Kabut pagi masih belum hilang
di Kecamatan Lumbis Ogong, Kabupaten Nunukan,
Kalimantan Utara, Sabtu 11 maret 2017.
Sebelum mentari menampakkan diri,
seluruh perempuan Dayak Agabag berduyun-duyun
menuju ke sungai untuk mandi.
Ini bukan mandi rutin yang biasa dilakukan
sebelum terik menyentuh bumi.
Ritual membasuh diri ini merupakan tradisi
yang dilakukan seluruh perempuan Dayak Agabag
demi keselamatan mereka di kemudian hari.
Mandi abalisi namanya.
Ini merupakan tradisi dari nenek moyang mereka
untuk membersihkan diri agar terhindar
dari marabahaya.
"Ini tradisi bagi seluruh perempuan Dayak Agabag
untuk mandi membersihkan diri di sungai
dengan tujuan agar terhindar dari sial,"
kata Sekjen Pemuda Penjaga Perbatasan Muriono.
Untuk menandai tradisi abalisi,
para wanita Dayak Agabag akan menyunggi
daun talas di atas kepala mereka menuju sungai.
Ini adalah salah satu syarat
untuk melaksanakan mandi abalisi
sebagai penghormatan kepada perempuan
yang meninggal karena melahirkan.
"Kemarin ada salah satu warga kami
yang meninggal saat melahirkan.
Makanya perempuan Dayak Agabag
pagi ini melaksanakan tradisi mandi abalisi,"
tutur Muriono.
Dengan ritual mandi abalisi,
perempuan Dayak Agabag berharap
tidak ada lagi seorang ibu yang harus
kehilangan nyawa demi hidup bayinya.
"Artinya kesadaran perempuan Dayak Agabag
sangat tinggi untuk ibu yang melahirkan terhindar
dari kematian," ujar Muriono.
Angka kematian tinggi
Salah satu penyebab kematian ibu melahirkan
di daerah ini adalah keterbatasan infrastruktur
kesehatan di wilayah perbatasan negara.
Untuk beberapa kasus melahirkan yang butuh
penanganan medis seperti operasi caesar,
warga Lumbis Ogong harus menempuh jarak
ratusan kilometer menuju puskemas maupun
rumah sakit di Kabupaten Malinau.
Rumah Sakit Umum Kabupaten Nunukan letaknya
lebih jauh lagi dari Kecamatan Lumbis Ogong.

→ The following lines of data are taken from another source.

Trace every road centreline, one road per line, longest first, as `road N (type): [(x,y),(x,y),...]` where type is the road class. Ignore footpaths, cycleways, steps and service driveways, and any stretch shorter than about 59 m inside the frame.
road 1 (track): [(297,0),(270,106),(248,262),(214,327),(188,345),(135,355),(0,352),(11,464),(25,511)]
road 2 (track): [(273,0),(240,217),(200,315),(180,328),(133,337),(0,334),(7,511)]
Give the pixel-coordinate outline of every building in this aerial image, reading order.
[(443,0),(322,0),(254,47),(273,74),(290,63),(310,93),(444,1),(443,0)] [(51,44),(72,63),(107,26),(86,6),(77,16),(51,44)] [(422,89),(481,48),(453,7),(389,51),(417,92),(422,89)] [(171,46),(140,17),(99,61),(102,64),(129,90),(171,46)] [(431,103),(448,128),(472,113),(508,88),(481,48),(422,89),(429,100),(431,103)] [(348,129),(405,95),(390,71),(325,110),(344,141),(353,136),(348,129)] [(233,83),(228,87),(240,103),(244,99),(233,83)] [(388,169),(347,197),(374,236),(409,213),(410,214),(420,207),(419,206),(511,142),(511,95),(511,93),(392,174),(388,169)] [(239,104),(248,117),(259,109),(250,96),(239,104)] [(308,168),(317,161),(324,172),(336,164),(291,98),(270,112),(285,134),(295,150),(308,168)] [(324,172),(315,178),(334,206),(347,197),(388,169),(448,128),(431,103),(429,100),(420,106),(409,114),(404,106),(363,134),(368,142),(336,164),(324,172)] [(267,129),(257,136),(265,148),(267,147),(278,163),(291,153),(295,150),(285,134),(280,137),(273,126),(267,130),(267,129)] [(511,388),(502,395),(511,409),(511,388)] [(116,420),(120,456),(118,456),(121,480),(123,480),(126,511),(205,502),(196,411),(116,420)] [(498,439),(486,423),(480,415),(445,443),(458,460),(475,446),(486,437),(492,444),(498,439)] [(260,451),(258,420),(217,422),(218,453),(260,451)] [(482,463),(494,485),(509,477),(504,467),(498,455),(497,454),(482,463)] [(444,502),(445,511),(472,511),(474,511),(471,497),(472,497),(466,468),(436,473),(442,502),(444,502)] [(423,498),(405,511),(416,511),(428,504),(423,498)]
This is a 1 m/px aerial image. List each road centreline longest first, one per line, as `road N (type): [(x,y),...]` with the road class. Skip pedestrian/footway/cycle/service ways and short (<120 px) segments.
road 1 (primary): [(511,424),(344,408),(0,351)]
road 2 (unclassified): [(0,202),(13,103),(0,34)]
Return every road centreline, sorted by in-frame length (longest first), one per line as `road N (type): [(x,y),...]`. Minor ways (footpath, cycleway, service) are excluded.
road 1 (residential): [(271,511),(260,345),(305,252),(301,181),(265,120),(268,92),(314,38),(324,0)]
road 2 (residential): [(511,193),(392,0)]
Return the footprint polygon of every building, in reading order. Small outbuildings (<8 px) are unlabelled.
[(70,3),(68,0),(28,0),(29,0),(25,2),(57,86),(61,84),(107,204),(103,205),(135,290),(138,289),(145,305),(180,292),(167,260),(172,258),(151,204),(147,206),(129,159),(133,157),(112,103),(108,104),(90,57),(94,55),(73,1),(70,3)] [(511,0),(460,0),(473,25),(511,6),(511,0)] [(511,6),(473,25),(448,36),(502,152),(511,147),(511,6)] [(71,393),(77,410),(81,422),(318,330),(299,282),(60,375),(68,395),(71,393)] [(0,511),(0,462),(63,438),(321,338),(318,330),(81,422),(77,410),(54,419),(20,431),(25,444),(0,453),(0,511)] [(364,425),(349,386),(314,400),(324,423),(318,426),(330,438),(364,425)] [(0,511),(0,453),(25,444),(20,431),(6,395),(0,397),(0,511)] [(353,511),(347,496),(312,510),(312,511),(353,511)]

"Kalau ke Malinau jaraknya 4 jam dengan
biaya transportasi Rp 1 juta.
Kalau ke Nunukan butuh waktu hingga 15 jam
dengan biaya transportasi Rp 10 jutaan,"
kata Muriono.
Perlu perjuangan besar
untuk menuju pusat layanan kesehatan itu.
Perempuan dari desa pedalaman harus
menempuh jalur sungai terlebih dulu sebelum
sampai ke Lumbis Ogong.
Itu berarti biaya transportasi dan waktu
yang dibutuhkan menuju rumah sakit terdekat
juga kian berlipat.
"Meski sudah ada jalan Trans Kalimantan,
tapi kondisinya rusak parah," kata Muriono.
Warga Dayak Agabag
memberikan perlakuan khusus kepada ibu
yang wafat dalam proses melahirkan.
Mereka biasanya mengganti nama perempuan
yang meninggal saat melahirkan tersebut
dengan nama Natalan.
Dalam bahasa Dayak Agabag,
nama Natalan berarti melahirkan dengan
bertaruh nyawa.
Pada Jumat 10 maret 2017,
seorang wanita asal Desa Sebuku terpaksa
dibawa ke Rumah Sakit Umum Kabupaten Malinau
karena kesulitan melahirkan.
Bayi yang dikandungnya sungsang sehingga
membutuhkan penanganan medis secepatnya.
Meski sempat mendapatkan penanganan
operasi cesar, nyawa sang ibu tidak bisa tertolong
karena lamanya perjalanan dari Sebuku menuju
Rumah Sakit Umum Kabupaten Malinau.
Untunglah bayi yang dilahirkannya selamat.